Die eigentliche Gefahr des digitalen Datensammelns liegt jedoch in seiner potenziellen Grenzenlosigkeit. Wenn alles möglich ist, wird alles Mögliche auch gemacht. Die Gesetze der digitalen Ökonomie sind simpel. Der Mensch bezahlt mit seinen Daten. Wir selbst sind das Produkt. Was zunächst wie ein Spiel aussieht, entpuppt sich bald als eine klassische Ausbeutungskonstellation mit entsprechend einseitigen Verwertungs-Mechanismen, und es ist nicht unwahrscheinlich, dass wir letztlich einen hohen Preis für unsere Sorglosigkeit zahlen.

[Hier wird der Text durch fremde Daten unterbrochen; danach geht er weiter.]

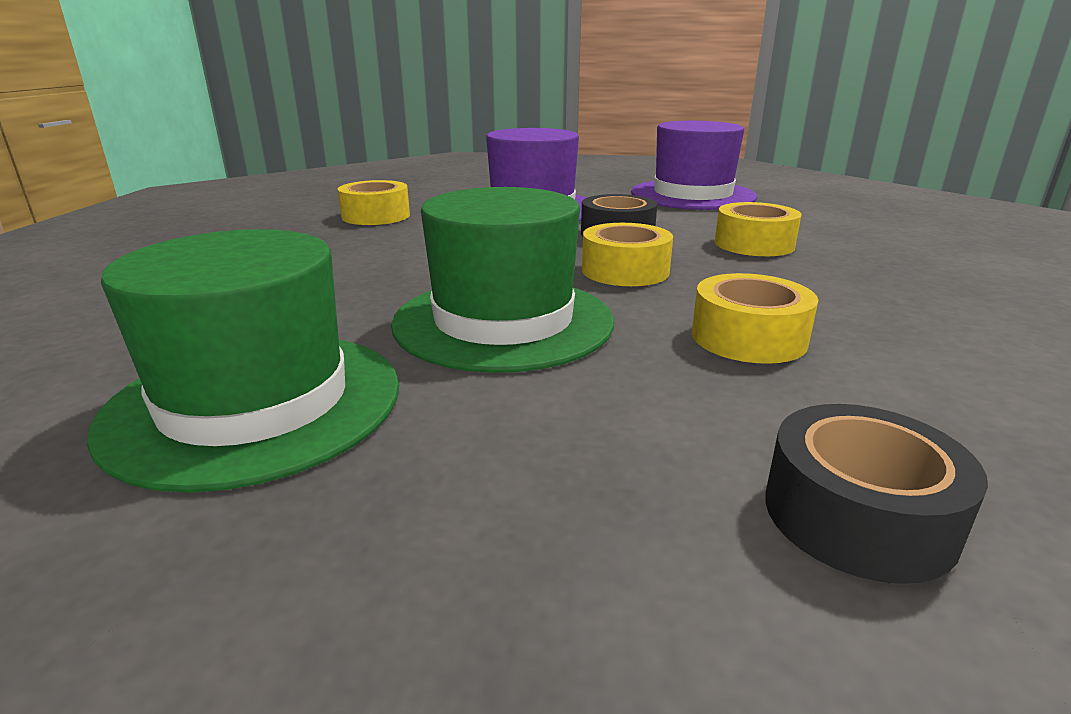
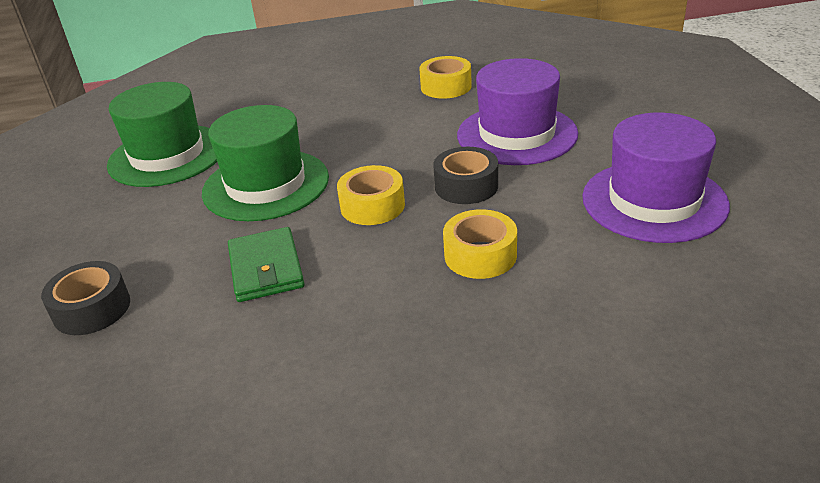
camera: 75 degrees right, 10 degrees up
yellow tape [692,273,818,364] -> green wallet [228,227,305,302]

Doch wir haben immer noch nicht über den Aspekt der Ungleichheit gesprochen. Wie bereits gesagt, scheint die Bereitstellung technischer Möglichkeiten der Selbstvermessung für eine bislang nie gekannte Chancengleichheit zu sorgen. Doch schon auf den zweiten Blick wird dieses Versprechen als falsch entlarvt: Es liegt in der Natur der Sache, dass jede neu geschaffene technische Möglichkeit eine Sogwirkung entwickelt, die sich in einen Gruppenzwang wandelt. Beispiel:

Jedes neue Medium erzeugt eine Wettbewerbssituation und einen modischen Druck, sich dem neuen Medium zu unterwerfen. Wer seinerzeit nicht von der Vinylplatte zur CD wechselte (und heute zum Stream), wird im modischen Wettbewerb abgehängt. Wer nicht mitmacht, bleibt auf der Strecke. Das Tempo des technologischen und medialen Wandels hat sich in Zeiten tragbarer und allgegenwärtiger digitaler Geräte immer weiter beschleunigt.

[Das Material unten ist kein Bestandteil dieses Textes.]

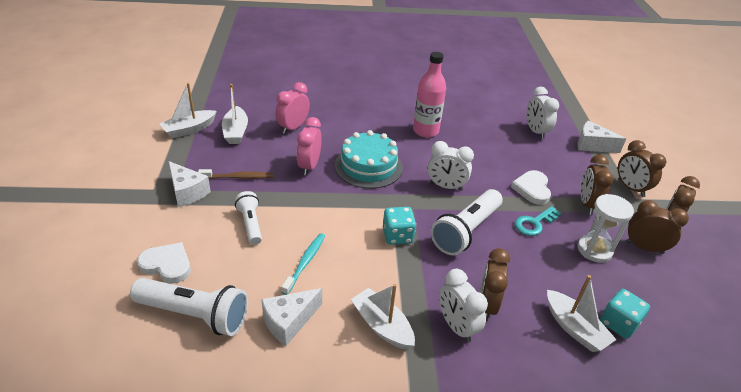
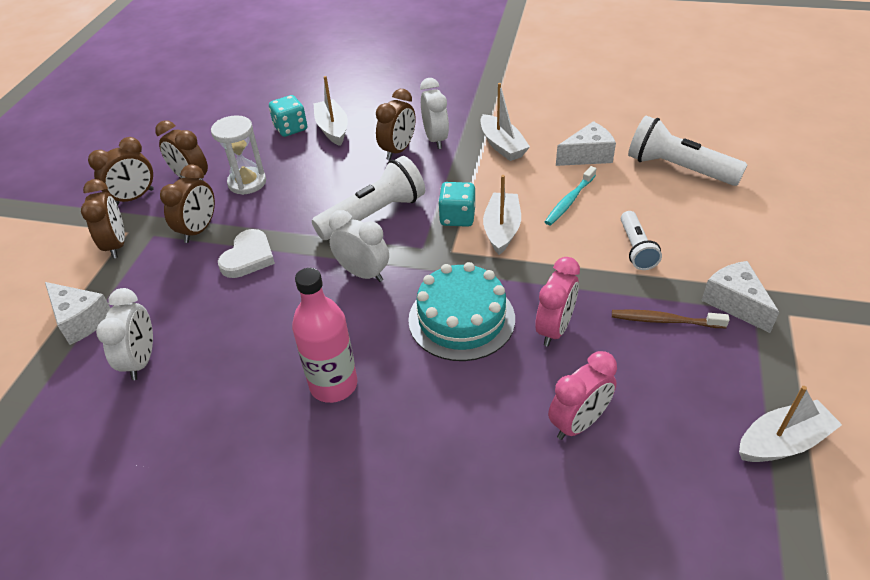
camera: 160 degrees left, 5 degrees up
white heart [137,242,191,284] -> none
white boat [222,84,248,144] -> white boat moved to [483,175,521,255]
turquoise key [515,206,561,236] -> none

Ganz ähnlich verhält es sich mit den Tools zur Selbstvermessung und den Apps der sozialen Medien. Ohne die Einspeisung der eigenen Datenpakete in die Ranking-, Scoring- und Rating-Systeme bleibt man ein digitaler Nobody; man ist unsichtbar, unvermessen und uninteressant. Wie gesagt: Der Mensch möchte sich vergleichen und kann nur auf diese Weise sehen, wo er steht. Das ist zunächst nichts Ungewöhnliches.

Erschreckend ist allerdings die zunehmende Einspeisung sensibler Daten, die man früher lieber für sich behalten hätte: Sexualverhalten, Ernährung, Schlafgewohnheiten… Indem ich diese Lebensbereiche für Andere (Anbieter, Krankenkasse, „Freunde“) transparent und vergleichbar mache, überschreite ich eine virtuelle Grenze. Ich gebe Teile meiner Persönlichkeit preis, die zuvor keiner Bewertung, keinem Vergleich, keine äußeren Kontrolle unterworfen waren. Wir sprechen hier von einem digitalen Sündenfall: Danach ist nichts mehr so wie zuvor.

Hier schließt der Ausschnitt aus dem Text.